Welcome to the PF. :smile:

So you are not allowed to use a linear voltage regulator at the output to smooth the DC? You have to achieve that ripple at 1Vdc output with only the rectification and output smoothing capacitor?

And what load current range is this supposed to meet the specs over? That makes a big difference in how you size your output components.
 
berkeman said:
Welcome to the PF. :smile:

So you are not allowed to use a linear voltage regulator at the output to smooth the DC? You have to achieve that ripple at 1Vdc output with only the rectification and output smoothing capacitor?

And what load current range is this supposed to meet the specs over? That makes a big difference in how you size your output components.
thanks very much.

my proff didn't prohibit using anything as long as we can achieve the specification. i don't actually know about a voltage regulator :D all the bridge rectifiers i saw in the book were just comprised of transformer diode capacitor and the load resistor, so i simply tried to copy that in Multism hoping it'd work.

my prof said that its up to us to decide the output current.

tnx
 
George317 said:
thanks very much.

my proff didn't prohibit using anything as long as we can achieve the specification. i don't actually know about a voltage regulator :D all the bridge rectifiers i saw in the book were just comprised of transformer diode capacitor and the load resistor, so i simply tried to copy that in Multism hoping it'd work.
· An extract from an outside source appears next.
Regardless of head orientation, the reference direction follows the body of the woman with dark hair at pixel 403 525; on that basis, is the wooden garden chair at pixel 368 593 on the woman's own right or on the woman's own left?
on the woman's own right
my prof said that its up to us to decide the output current.

tnx
Try doing a Google Images search on LM317 Circuits, and take a look at what a typical circuit with an adjustable linear output regulator looks like. Then do some reading about that LM317 Adjustable Linear Voltage Regulator (and see is there is a model for it in your simulation package), and go from there...

Show us what you come up with next :smile:
 
berkeman said:
Try doing a Google Images search on LM317 Circuits, and take a look at what a typical circuit with an adjustable linear output regulator looks like. Then do some reading about that LM317 Adjustable Linear Voltage Regulator (and see is there is a model for it in your simulation package), and go from there...

Show us what you come up with next :smile:
oh wow. it worked like a charm, i simply plugged it in and its giving me the output that i need. thanks so very much.

if i may ask though, I am curious to why i wasn't able to get my desired voltage when there's no voltage regulator. because i actually plugged in the values from an example in the book http://imgur.com/xTmz6bt and i was able to get his calculated output voltage even though i wasnt using any voltage regulator back then.

again thank you very much for your help.
 
George317 said:
if i may ask though, I am curious to why i wasn't able to get my desired voltage when there's no voltage regulator. because i actually plugged in the values from an example in the book http://imgur.com/xTmz6bt and i was able to get his calculated output voltage even though i wasnt using any voltage regulator back then.
You used a 10:1 transformer and a 220V supply, which produces a peak voltage of 31.1 V. The peak voltage after the bridge rectifier is 29.7 V. This will also be the maximum voltage of your supply. The capacitor can in no way reduce the voltage that the bridge rectifier outputs, it can only prop up the voltage when the output of the bridge rectifier is lower than that on the capacitor.
If you want a 1V supply with 5% ripple you want the voltage of your supply to be between 0.975 and 1.025 V, so the output of the bridge rectifier can't be more than 1.025V.

Real world power supplies will always have some kind of voltage regulation. You will still need to control the ripple before the input of the voltage regulator, because that will have a minimum input voltage.
 
George317 said:
0.05 = [ 1 / (120hz) (1000ohm) (C) ] (29.708) /1 V

Out of interest, what formula is this? I can't see the link clearly.